Он молчал, не сводя с нее странно блестящих глаз.

— Скоро будет готова овсянка. — «Бог свидетель, — подумала Мэри, — этот человек, судя по всему, уже очень давно не ел досыта». — Сэр, вы больны? Если хотите, слуги устроят вас в доме.

Лицо его исказилось в судорожной гримасе, все тело затряслось — не сразу Мэри поняла, что он смеется.

— От тебя мне ничего не нужно, — произнес он хрипло, с сильным иностранным акцентом. — От Уэстермира — другое дело. Он не умрет, пока не заплатит свои долги.

Мэри смотрела на него, открыв рот от удивления. Зловещая, похожая на ворона фигура захромала прочь и растворилась в толпе.


Бледный свет пасмурного дня начал меркнуть, а поисковые команды все не появлялись. Шахтеры, собравшись на лужайке, запели методистский гимн.

«Господь стал человеком и сошел на землю, — старательно выводили они, — чтобы спасти нас, грешных, во тьме и в горести пребывающих…»

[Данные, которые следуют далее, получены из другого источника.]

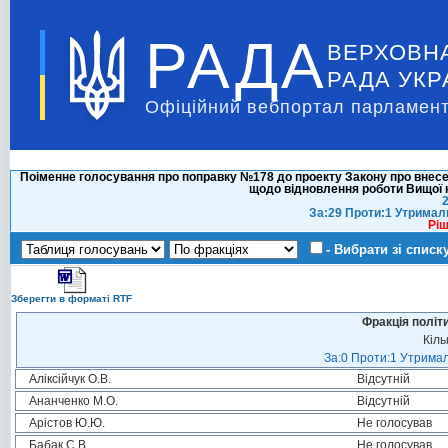
РАДА
ВЕРХОВН
РАДА УКР
Офіційний вебпортал парламент
Поіменне голосування про поправку №178 до проекту Закону про внесенн
щодо відновлення роботи Вищої кв
2
За:29 Проти:1 Утримал
Ріш
- Вибрати зі списк
Зберегти в форматі RTF
Фракція політ
Кіль
За:0 Проти:1 Утримал
Аліксійчук О.В.
Відсутній
Ананченко М.О.
Відсутній
Арістов Ю.Ю.
Не голосував
Бабак С.В.
Не голосував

Мэри подумалось, что таким песнопениям самое место на похоронах. Нервы ее были так натянуты, что даже слаженные голоса рабочих больно задевали ее слух.

Вдвоем с Пенелопой они раскладывали кашу по тарелкам и носили на улицу. От усталости Мэри еле держалась на ногах: ничего она так не хотела, как пойти наверх, в спальню, рухнуть на постель и наконец-то дать волю слезам.

Она положила черпак и уже хотела сказать Пенелопе, что идет наверх отдохнуть, как вдруг по толпе беженцев пронесся легкий, как будто удивленный ропот.

— Боже мой! — онемевшими губами прошептала Мэри. Она поняла, что означает этот шум, еще до того, как увидела шестерых мужчин, несущих что-то на сложенном одеяле.

С криком она выбежала из кухни и начала протискиваться сквозь толпу. Люди безмолвно расступались, пропуская ее.

Первым увидел ее Реджи Пендрагон, бледный, с измученным, ничего не выражающим лицом. Он встретился с ней глазами и отвернулся. Рядом с ним стоял суровый и мрачный Джек Айронфут.

Перед глазами у Мэри все плыло: словно в тумане, видела она распростертое на одеяле мощное тело, бессильно закинутую голову, отброшенную руку…

Он умер. Лица его товарищей говорили об этом яснее слов.

— Положите его! — приказала Мэри.

По команде Джека носильщики нагнулись и осторожно опустили свою ношу на землю.

— Он совсем холодный, — потерянно пробормотал Реджи. — Как лед. И пульс не прощупывается…

Мэри опустилась на колени. Герцог был обнажен — должно быть, сорвал с себя и одежду, и обувь, пытаясь спастись. Грязная повязка на голове пропиталась кровью. И сейчас он был прекрасен, но холодной, безжизненной красотой мраморной статуи.

Хрипло застонав, Мэри упала на тело. Ледяной холод пронзил ее до костей, и она с ужасом поняла, что обнимает мертвеца.

— Доминик, как ты мог умереть! — сдавленно простонала она. — Я ведь так и не сказала, что люблю тебя! Тебя, а не твои деньги! Я любила бы тебя, будь ты даже последним нищим! Я бы ходила с тобой по дорогам, просила милостыню ради тебя и растила бы твоих детей в самой жалкой лачуге… — Она попыталась встряхнуть его за плечи, но он был слишком тяжел для нее. — Доминик, ты меня слышишь?

И в отчаянии она прильнула губами к его ледяным губам.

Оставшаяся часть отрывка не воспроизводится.